**What this task involves**
Could you print all the entries exactly?

Saved data entries
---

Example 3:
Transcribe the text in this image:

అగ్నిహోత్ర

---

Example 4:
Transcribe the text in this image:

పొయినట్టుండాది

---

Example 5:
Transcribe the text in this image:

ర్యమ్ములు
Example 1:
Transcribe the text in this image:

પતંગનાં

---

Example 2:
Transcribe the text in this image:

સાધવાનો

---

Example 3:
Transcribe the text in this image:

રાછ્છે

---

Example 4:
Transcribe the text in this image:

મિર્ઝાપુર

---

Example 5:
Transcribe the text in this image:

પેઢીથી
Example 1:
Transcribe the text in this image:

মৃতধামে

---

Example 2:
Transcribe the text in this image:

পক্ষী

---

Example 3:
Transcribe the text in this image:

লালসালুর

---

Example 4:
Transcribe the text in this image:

**Exercise output**
---

Example 3:
Transcribe the text in this image:

అగ్నిహోత్ర

---

Example 4:
Transcribe the text in this image:

పొయినట్టుండాది

---

Example 5:
Transcribe the text in this image:

ర్యమ్ములు
Example 1:
Transcribe the text in this image:

પતંગનાં

---

Example 2:
Transcribe the text in this image:

સાધવાનો

---

Example 3:
Transcribe the text in this image:

રાછ્છે

---

Example 4:
Transcribe the text in this image:

મિર્ઝાપુર

---

Example 5:
Transcribe the text in this image:

પેઢીથી
Example 1:
Transcribe the text in this image:

মৃতধামে

---

Example 2:
Transcribe the text in this image:

পক্ষী

---

Example 3:
Transcribe the text in this image:

লালসালুর

---

Example 4:
Transcribe the text in this image:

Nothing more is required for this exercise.